We estimate that the net proceeds (after underwriting discounts and commissions and estimated net offering expenses) from the sale of the Notes will be approximately US$983.5 million. We plan to use the net proceeds from the sale of the Notes for general corporate purposes.

 

The pricing term sheets should be read in conjunction with the prospectus dated April 18, 2016, as supplemented by the preliminary prospectus supplement dated April 18, 2016 (the “Prospectus Supplement”), relating to this offering.

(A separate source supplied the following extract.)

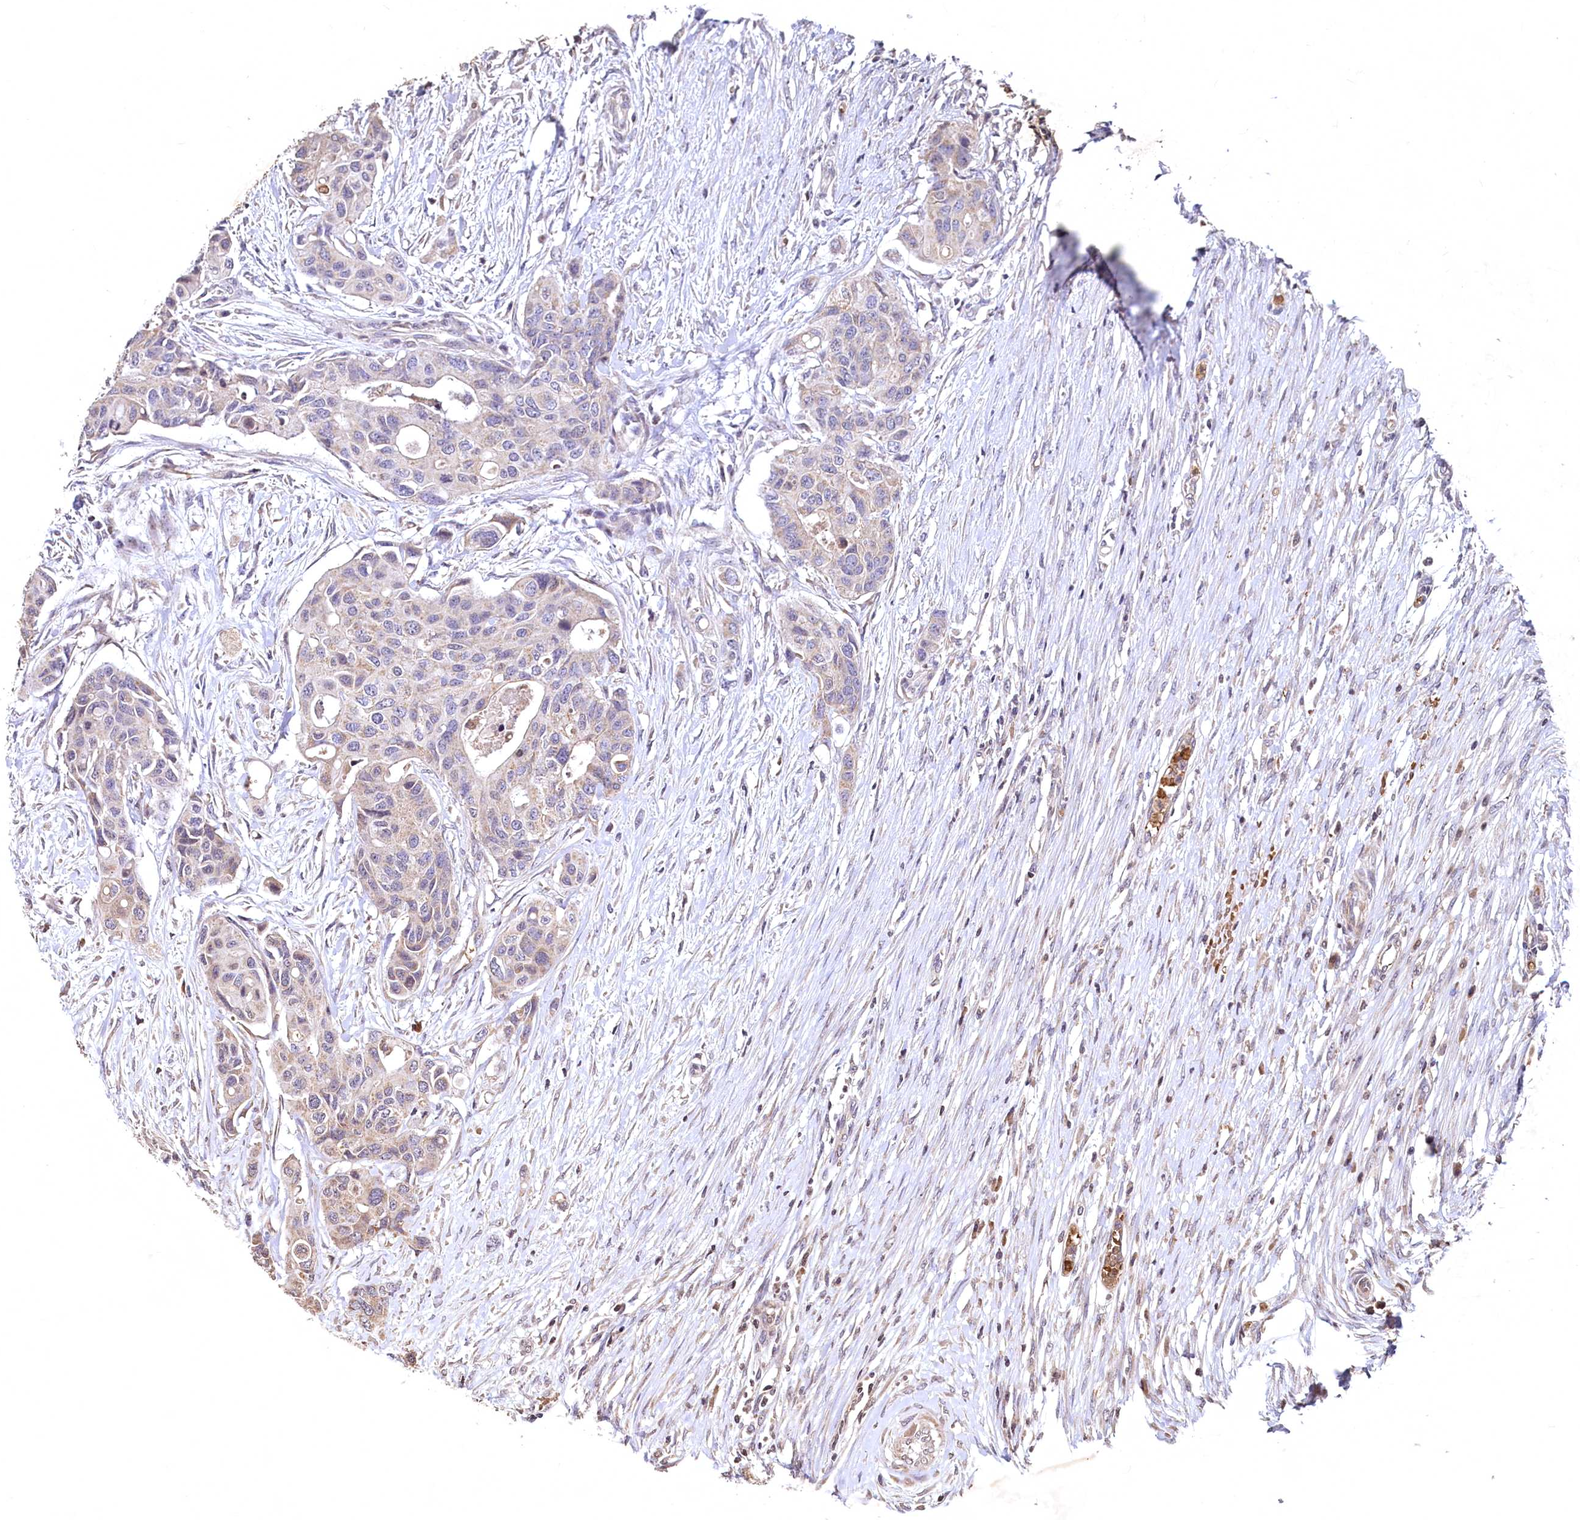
{"staining": {"intensity": "weak", "quantity": "25%-75%", "location": "cytoplasmic/membranous"}, "tissue": "colorectal cancer", "cell_type": "Tumor cells", "image_type": "cancer", "snomed": [{"axis": "morphology", "description": "Adenocarcinoma, NOS"}, {"axis": "topography", "description": "Colon"}], "caption": "The micrograph shows immunohistochemical staining of adenocarcinoma (colorectal). There is weak cytoplasmic/membranous positivity is present in approximately 25%-75% of tumor cells. (Brightfield microscopy of DAB IHC at high magnification).", "gene": "SPTA1", "patient": {"sex": "male", "age": 77}}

The Prospectus Supplement shall be amended as follows:

 

1. The risk factor entitled “The indenture does not restrict the amount of additional debt that we may incur” on page S-10 shall be amended by inserting the following sentence before the last sentence:

 

“After the completion of this offering, we and our subsidiaries and consolidated affiliated entities may incur additional debt, including Renminbi denominated borrowings or debt securities in China.”

 

2. The last paragraph under the heading “Capitalization” on page S-22 shall be deleted and replaced with the following:

 

“After the completion of this offering, we may incur additional debt in the regular course of our business, including Renminbi denominated borrowings or debt securities in China, which may materially affect our total debt as provided in the table above.”

 

The Issuer has filed a registration statement (including a prospectus) with the SEC for the offering to which this communication relates.  Before you invest, you should read the prospectus in that registration statement and other documents the Issuer has filed with the SEC for more complete information about the Issuer and this offering.  You may get these documents for free by visiting EDGAR on the SEC Web site at www.sec.gov.  Alternatively, the Issuer, any underwriter or any dealer participating in the offering will arrange to send you the prospectus and prospectus supplement if you request it by calling toll free at 1-800-294-1322.

 

Any disclaimer or other notice that may appear below is not applicable to this communication and should be disregarded. Such disclaimer or notice was automatically generated as a result of this communication being sent by Bloomberg or another email system.